● **WHAT YOU ARE ASKED TO DO**
Find the string "pixels" in the records. Copy each line that has it.

Document understanding data
————
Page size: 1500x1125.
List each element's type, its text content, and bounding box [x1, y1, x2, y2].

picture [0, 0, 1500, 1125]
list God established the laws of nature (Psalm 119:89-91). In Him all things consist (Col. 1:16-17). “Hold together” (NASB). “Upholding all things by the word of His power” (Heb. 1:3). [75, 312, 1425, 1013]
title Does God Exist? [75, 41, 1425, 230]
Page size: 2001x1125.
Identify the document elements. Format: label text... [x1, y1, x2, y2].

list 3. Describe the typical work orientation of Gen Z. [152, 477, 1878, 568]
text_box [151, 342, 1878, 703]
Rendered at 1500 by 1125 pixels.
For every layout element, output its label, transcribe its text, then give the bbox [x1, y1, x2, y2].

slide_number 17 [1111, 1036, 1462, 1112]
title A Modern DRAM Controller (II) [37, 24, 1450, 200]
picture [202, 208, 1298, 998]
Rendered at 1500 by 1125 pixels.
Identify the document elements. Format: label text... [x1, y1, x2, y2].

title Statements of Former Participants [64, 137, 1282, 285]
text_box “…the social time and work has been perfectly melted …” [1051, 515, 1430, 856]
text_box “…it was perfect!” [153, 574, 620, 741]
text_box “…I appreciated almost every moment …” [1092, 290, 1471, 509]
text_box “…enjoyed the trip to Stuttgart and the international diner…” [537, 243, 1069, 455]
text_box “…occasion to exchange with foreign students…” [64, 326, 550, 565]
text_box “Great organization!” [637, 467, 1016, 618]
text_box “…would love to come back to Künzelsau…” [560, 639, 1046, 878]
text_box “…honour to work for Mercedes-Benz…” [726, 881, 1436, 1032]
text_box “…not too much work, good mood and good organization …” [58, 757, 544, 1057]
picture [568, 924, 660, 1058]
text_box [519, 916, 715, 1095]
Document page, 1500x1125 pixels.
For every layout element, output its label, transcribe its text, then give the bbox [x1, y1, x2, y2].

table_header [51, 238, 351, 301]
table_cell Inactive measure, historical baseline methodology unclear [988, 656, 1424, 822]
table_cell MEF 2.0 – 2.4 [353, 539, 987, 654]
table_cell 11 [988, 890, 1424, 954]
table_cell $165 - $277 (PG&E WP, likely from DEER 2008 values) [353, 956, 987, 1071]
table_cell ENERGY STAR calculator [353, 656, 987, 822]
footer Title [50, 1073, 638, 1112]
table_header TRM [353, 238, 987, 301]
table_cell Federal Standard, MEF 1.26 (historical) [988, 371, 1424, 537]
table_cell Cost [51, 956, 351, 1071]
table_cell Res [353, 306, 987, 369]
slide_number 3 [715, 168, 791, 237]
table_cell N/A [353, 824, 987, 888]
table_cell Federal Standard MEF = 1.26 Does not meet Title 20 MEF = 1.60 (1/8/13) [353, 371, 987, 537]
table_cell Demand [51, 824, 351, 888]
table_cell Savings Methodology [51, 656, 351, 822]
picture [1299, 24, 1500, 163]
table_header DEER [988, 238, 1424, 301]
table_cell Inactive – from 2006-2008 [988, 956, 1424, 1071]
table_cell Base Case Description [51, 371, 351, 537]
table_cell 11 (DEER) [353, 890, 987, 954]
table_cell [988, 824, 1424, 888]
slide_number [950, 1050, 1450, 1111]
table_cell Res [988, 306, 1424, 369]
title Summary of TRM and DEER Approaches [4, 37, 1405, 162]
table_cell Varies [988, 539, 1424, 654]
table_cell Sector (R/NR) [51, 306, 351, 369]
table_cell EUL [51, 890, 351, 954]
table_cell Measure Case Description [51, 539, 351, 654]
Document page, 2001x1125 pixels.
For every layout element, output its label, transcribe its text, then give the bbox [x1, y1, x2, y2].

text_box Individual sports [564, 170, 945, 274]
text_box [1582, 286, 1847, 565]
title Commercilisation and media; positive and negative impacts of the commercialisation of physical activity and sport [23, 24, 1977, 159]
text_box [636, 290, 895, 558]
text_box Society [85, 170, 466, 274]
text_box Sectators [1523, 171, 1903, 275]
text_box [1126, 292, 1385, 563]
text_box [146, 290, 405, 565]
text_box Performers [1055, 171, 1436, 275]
————
● **RESULT FOR THIS TASK**
Rendered at 1500 by 1125 pixels.
Rendered at 1500 by 1125 pixels.
Document page, 1500x1125 pixels.
Document page, 2001x1125 pixels.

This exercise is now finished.